**DOCUMENT EXTRACT**
──────

Everyone should have one.

I mean a trip to Tierra del Fuego, Falkland Islands, South Georgia, South Shetland Islands and the Antarctic Peninsula. Not only are these parts almost unrecognisably different from "our" subantarctic islands and "our" part of the continent but they are also stunningly beautiful.

Yes I know "ours" are too, but it’s a very different beauty. Where Macquarie, the great green sponge, is all high plateau, vivid greens and gold and a fringing necklace of beaches teeming with seals and penguins, its more or less equivalent in latitude, the Falklands, are low and grassy with sheep farms, and Port Stanley, time-locked into an England of 60 years ago. Or it would seem frozen in the past, were it not for the fact that it must be the equivalent of the elephants’ graveyard, the place where all Land Rovers go to die, but not for a rather long time yet. They may even breed there judging by the numbers. I was almost run down while crossing the main street by a road registered Hagglund, and I guess that’s a sight you don’t see every day. The town is all lovely little cottages with vivid lupin garden beds edged in white painted rocks and sea shells, quaint taverns and substantial old civic buildings and town greens and everywhere you look, derelict ship hulks. Incidentally, the Falklanders are in no doubt about what happened to them back in 1982. They say, unreservedly, that they were invaded by Argentina and liberated by British forces. Remarkably, a number of houses still have hand written posters in their windows welcoming Argentinian visitors to the island but very firmly admonishing them to forsake any notion of territorial claims.

──────

**Chart interpretation exercises**
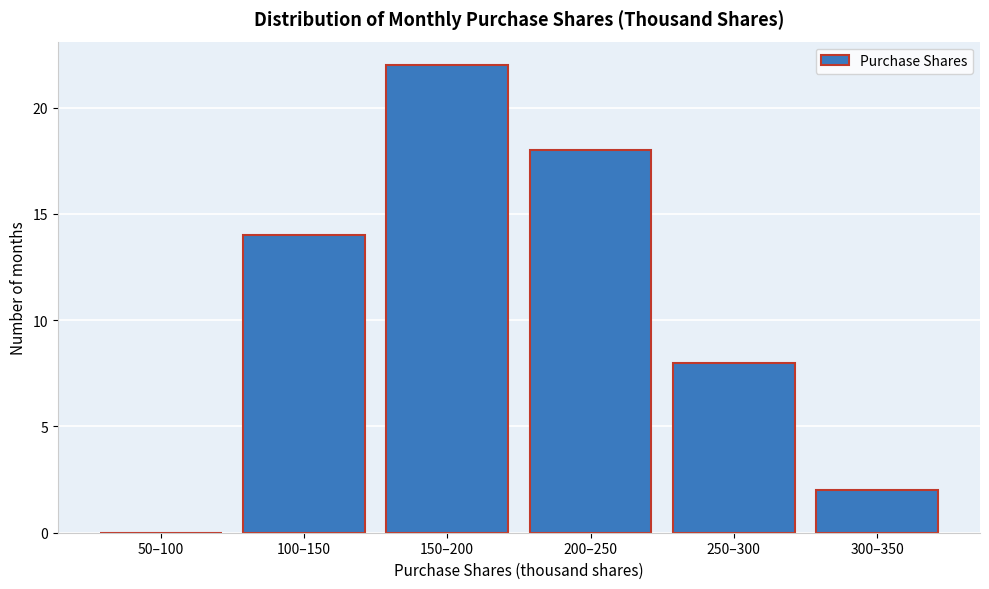

Reading left to right, transcribe all the data shown in this chart.

50–100=0	100–150=14	150–200=22	200–250=18	250–300=8	300–350=2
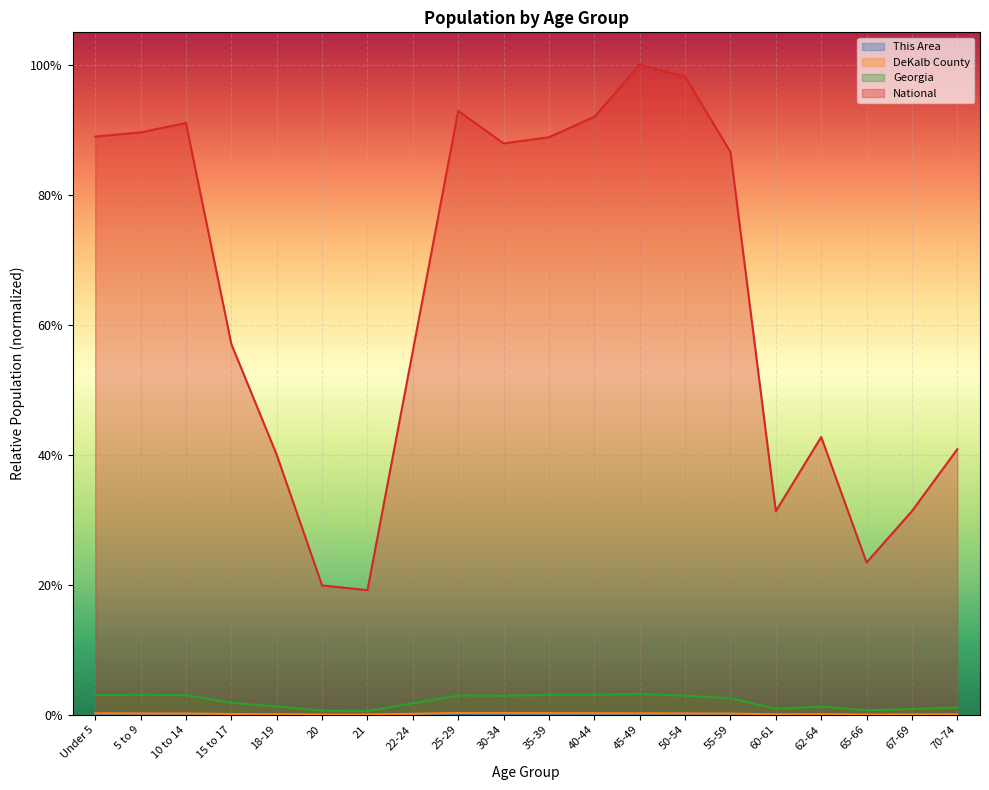

What is the label of the 5th point from the right?

60-61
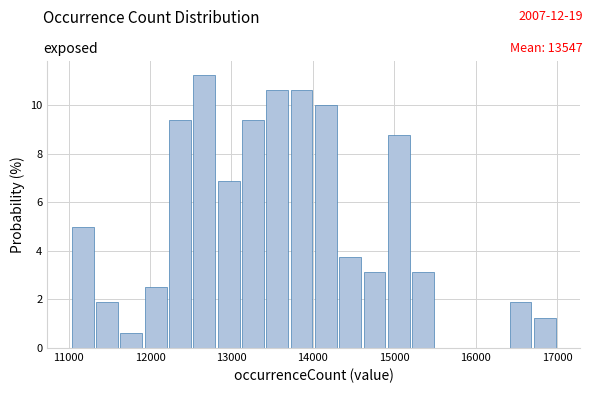

Read against the x-axis, roughly where is the centre of the tallest bar?

12700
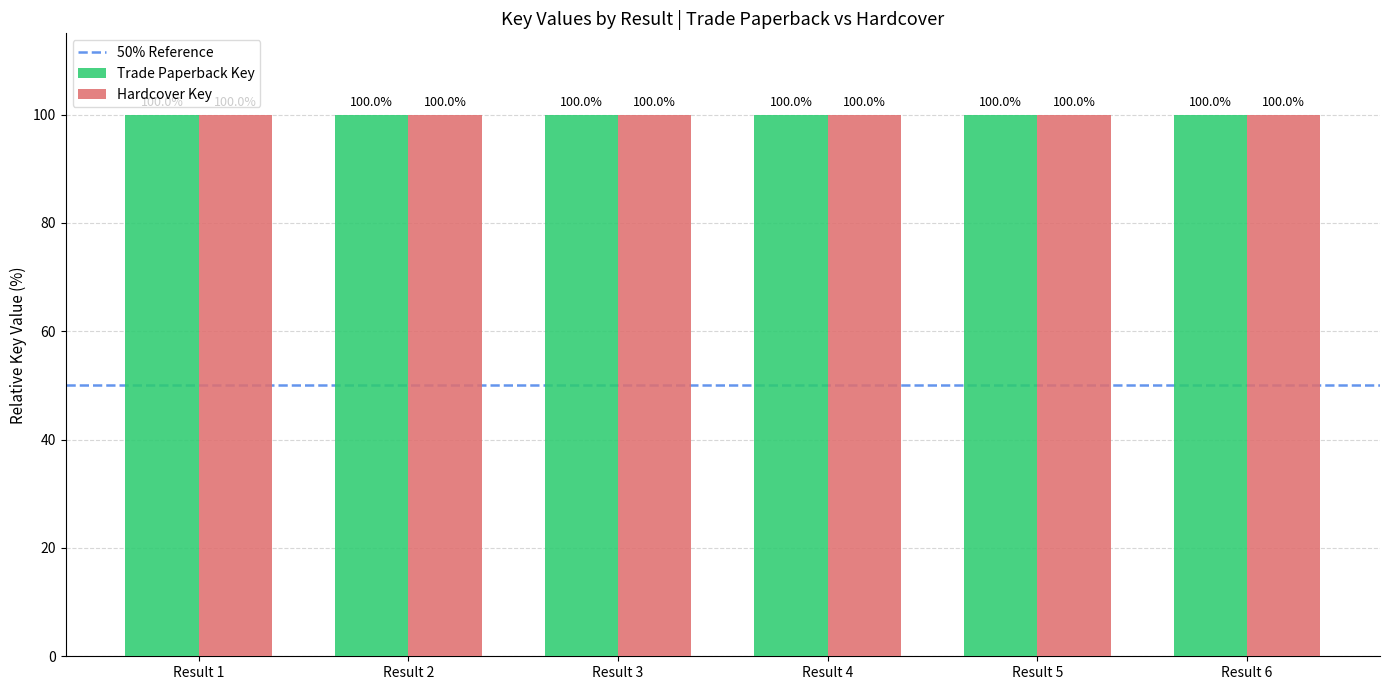

What is the total value across all series at Result 2?

200.0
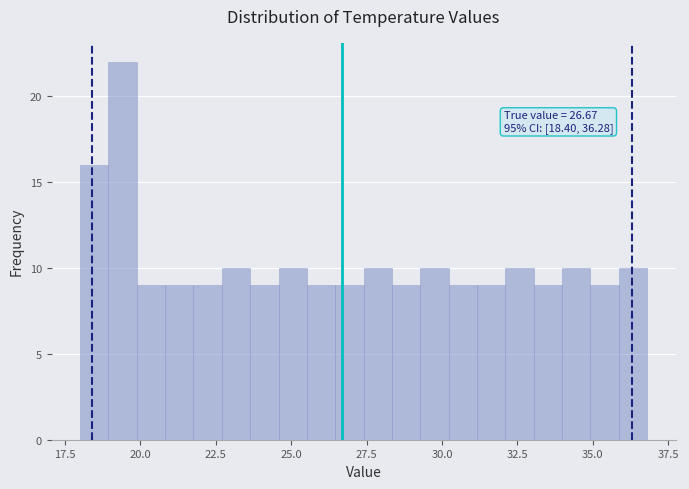

Read against the x-axis, roughly where is the centre of the tallest bar?

19.5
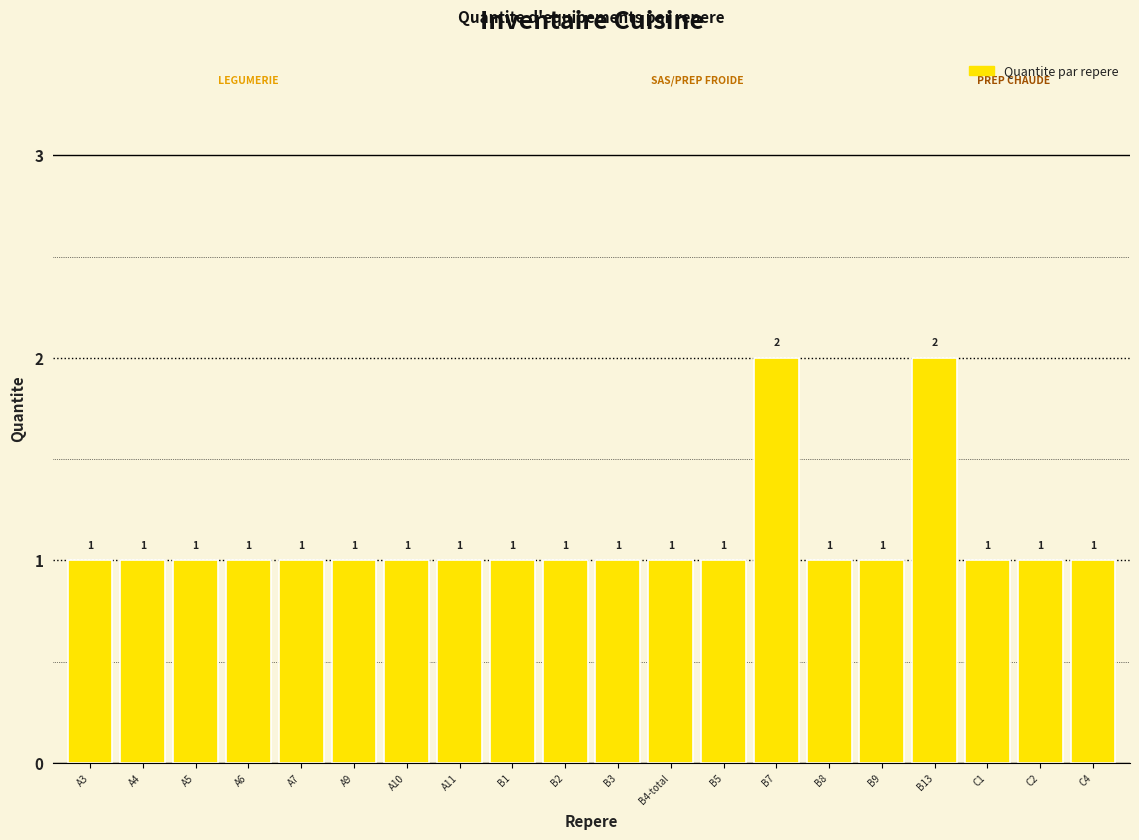

How many categories are shown in the chart?

20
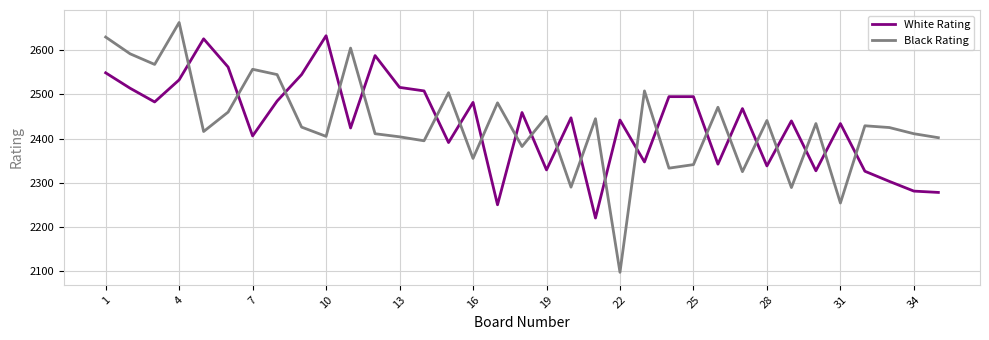

What is the lowest value of the Black Rating series?

2097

──────

**BRIEF**
Reproduce a passage from the travel piece on the Falklands and the far south, beginning at the words "Everyone should have" and stopping after "also stunningly beautiful.". These records were drawn from a separate source.

**RESPONSE**
Everyone should have one.

I mean a trip to Tierra del Fuego, Falkland Islands, South Georgia, South Shetland Islands and the Antarctic Peninsula. Not only are these parts almost unrecognisably different from "our" subantarctic islands and "our" part of the continent but they are also stunningly beautiful.